24 The crux of the appeal centres on the effect of the 2004 mergers under Norwegian law. The critical question is whether the legal personality of Hydralift was effectively merged into and assumed by NOV Norway such that they are, for all intents and purposes, the same entity. If this is the case, then there may be merit in NOV Norway’s contention that the use of the name Hydralift in the arbitration was simply a misnomer for NOV Norway and did not in law refer to a different entity. If, however, there was only a transfer of assets, rights, liabilities and obligations while the two entities remained distinct following the 2004 mergers, that is the end of NOV Norway’s case. This is a logical corollary of the fact that NOV Norway cannot enforce the Award made in favour of another entity.
The effect of the mergers is to be determined under Norwegian law
25 It is undisputed as between the parties that the effect of the 2004 mergers is to be determined under Norwegian law. This is so because, under Singapore law, all matters relating to the status of corporations including the existence and incidents of its personhood fall to be determined by the law of the place of incorporation. As explained in JX Holdings Inc and another v Singapore Airlines Ltd [2016] 5 SLR 988 (“JX Holdings”) (at [21]), the status of the foreign corporation as it exists under the law of the place of incorporation will be recognised in our courts.
The effects of corporate succession
26 Before turning to the expert evidence on Norwegian law, it is helpful to note that corporate reconstruction, amalgamation or succession may occur in a variety of forms. In Singapore, Part 7 of the Companies Act 1967 (2020 Rev Ed) (the “Companies Act”) sets out the processes of arrangements, reconstructions and amalgamations. Section 215A of the Companies Act provides that “2 or more companies may amalgamate and continue as one company, which may be one of the amalgamating companies or a new company”. Under s 215G of the Companies Act, the effect of an amalgamation is stated as follows:
Effect of amalgamations
215G. On the date shown in a notice of amalgamation —
(a) the amalgamation is effective;
(b) the amalgamated company has the name specified in the amalgamation proposal;
(c) all the property, rights and privileges of each of the amalgamating companies are transferred to and vest in the amalgamated company;
(d) all the liabilities and obligations of each of the amalgamating companies are transferred to and become the liabilities and obligations of the amalgamated company;
(e) all proceedings pending by or against any amalgamating company may be continued by or against the amalgamated company;
(f) any conviction, ruling, order or judgment in favour of or against an amalgamating company may be enforced by or against the amalgamated company; and
(g) the shares and rights of the members in the amalgamating companies are converted into the shares and rights provided for in the amalgamation proposal.
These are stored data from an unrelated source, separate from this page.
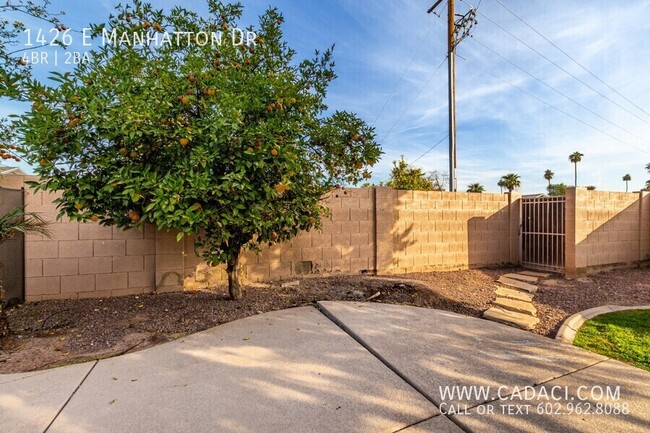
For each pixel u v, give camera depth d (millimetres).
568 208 6816
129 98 3150
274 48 4590
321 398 2344
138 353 3094
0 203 4320
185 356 3025
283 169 3730
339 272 6406
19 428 1988
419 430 2000
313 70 4895
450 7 10242
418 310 4477
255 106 3705
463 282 6293
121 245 4953
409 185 13531
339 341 3393
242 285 5191
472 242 7695
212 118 3408
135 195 3039
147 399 2320
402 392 2432
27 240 4512
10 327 3664
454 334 3611
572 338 3604
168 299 4766
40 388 2459
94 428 1998
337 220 6406
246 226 3777
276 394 2395
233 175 3326
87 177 3283
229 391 2434
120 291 4945
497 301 4934
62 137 3066
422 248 7176
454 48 10258
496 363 2918
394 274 6797
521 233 8117
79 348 3211
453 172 9992
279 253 5992
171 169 3385
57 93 3049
27 The law of mergers in different jurisdictions may vary not only in the terms used but also in the substantive effect of the corporate succession. In JX Holdings (at [46]), the High Court examined several different forms of mergers under Japanese law. The evidence led was as follows:
(a) In the case of what was described as an absorption-type merger, two or more companies will merge to form one company. One of the entities, which is designated the “surviving company”, inherits all the rights and obligations of the absorbed company (or companies, as the case may be), which ceases to exist from the date of the merger. In this situation, because all the rights and obligations of the absorbed entities are transferred to the surviving companies, there is no need to specify in the merger agreement the rights and obligations which are to be transferred.
(b) In the case of what was described as an incorporation-type company split, all or a part of the obligations of the “splitting company” will be hived off and transferred to a newly-incorporated entity. The original company (“the splitting company”) will continue to exist in an attenuated form and will hold the rights and obligations not transferred. The rights and obligations to be transferred must be specified in a “split plan”, which is to be prepared by the splitting company prior to the split.
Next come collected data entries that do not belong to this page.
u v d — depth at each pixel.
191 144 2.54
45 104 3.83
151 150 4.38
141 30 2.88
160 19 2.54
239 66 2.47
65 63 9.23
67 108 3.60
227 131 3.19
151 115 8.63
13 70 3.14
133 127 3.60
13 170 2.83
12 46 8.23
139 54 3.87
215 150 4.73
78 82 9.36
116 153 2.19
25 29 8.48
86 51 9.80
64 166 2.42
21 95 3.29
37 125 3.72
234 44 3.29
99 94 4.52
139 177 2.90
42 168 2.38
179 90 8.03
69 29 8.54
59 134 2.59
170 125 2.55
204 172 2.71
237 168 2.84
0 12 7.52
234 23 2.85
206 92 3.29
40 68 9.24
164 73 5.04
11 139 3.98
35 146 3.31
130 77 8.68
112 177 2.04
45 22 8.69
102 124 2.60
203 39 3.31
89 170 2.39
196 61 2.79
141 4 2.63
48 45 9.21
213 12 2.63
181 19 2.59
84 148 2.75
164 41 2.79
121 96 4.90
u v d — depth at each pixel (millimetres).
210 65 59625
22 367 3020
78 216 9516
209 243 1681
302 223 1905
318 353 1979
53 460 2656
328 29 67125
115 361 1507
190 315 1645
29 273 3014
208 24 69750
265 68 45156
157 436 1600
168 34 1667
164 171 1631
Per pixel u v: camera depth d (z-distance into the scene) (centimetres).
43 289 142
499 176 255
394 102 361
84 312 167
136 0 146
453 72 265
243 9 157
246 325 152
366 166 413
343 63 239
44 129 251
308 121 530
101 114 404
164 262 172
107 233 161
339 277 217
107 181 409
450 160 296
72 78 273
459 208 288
(c) In the case of what was described as an absorption-type company split, the “splitting company” likewise transfers some of its rights and obligations to another company, except in this case, the company which receives it is an existing company (known as the “succeeding company”). This is why it is an “absorption” and not an “incorporation”. The splitting company will continue to exist and will hold all rights and obligations not absorbed by the succeeding company. The rights and obligations which are to be absorbed must be specified in the split agreement between the splitting company and the succeeding company.
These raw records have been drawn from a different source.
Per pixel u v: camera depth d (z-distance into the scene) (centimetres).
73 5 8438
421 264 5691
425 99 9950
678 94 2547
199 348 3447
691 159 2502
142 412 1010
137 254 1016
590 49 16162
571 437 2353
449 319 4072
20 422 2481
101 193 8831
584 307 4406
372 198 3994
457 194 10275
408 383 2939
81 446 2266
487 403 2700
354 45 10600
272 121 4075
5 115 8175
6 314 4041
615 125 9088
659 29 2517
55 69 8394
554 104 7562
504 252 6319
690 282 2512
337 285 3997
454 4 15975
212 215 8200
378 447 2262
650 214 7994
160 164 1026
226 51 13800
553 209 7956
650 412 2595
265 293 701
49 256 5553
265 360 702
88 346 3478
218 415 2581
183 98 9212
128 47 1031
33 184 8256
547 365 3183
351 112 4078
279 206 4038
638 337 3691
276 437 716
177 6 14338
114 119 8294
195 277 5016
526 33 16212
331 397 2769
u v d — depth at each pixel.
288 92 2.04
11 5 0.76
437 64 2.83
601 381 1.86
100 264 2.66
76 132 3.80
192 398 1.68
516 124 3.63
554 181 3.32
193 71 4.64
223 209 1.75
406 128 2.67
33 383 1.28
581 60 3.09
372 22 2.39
28 The High Court also recognised the transfer of assets and liabilities of a foreign corporation through a process of universal transfer provided for under its law of incorporation. In so doing, the court explained the concept of a universal succession (at [43]) as follows:
(c) In some cases, the law of incorporation might recognise that an entity has the status of a ‘universal successor’. What is usually meant by this is that the entity is seen as having inherited the legal personality of another company, with the attendant consequence that it inherits all the assets and liabilities of its predecessor. This process does not necessarily entail that there is a continuity of legal personality between the old and new entities; the process can be discontinuous, but the essence of the transaction’ is that the new entity has taken on either the whole or a part of both the assets and liabilities of its predecessor(s).
[emphasis in original omitted; emphasis added in italics and bold italics]
29 The court referred (at [24]–[25]) to Lord Keith of Avonholm’s explanation of universal succession in the decision of the House of Lords in National Bank of Greece and Athens SA v Metliss [1958] AC 509 (at 530) as follows:
… This conception, as expounded in the evidence in this case, is common to other legal systems which have borrowed from the Roman law. Used generally with reference to an heir who takes up a succession on death, it carries with it a liability on the heir to the deceased’s creditors for the deceased’s debts. From this aspect he represents the deceased. The persona of the deceased is regarded as continued in the heir, or, as it is otherwise expressed, he is eadem persona cum defuncto. He is no more to be regarded as a new party introduced into a contract than is an executor or administrator of a dead man’s estate in English law …
The extinction of a corporation under statute or decree and the passing of all its rights and liabilities to a successor exhibits, in my view, all the features of a universal succession. It may not generally be so regarded, but the consequences appear to me to be in many respects indistinguishable …
[emphasis added in italics and bold italics]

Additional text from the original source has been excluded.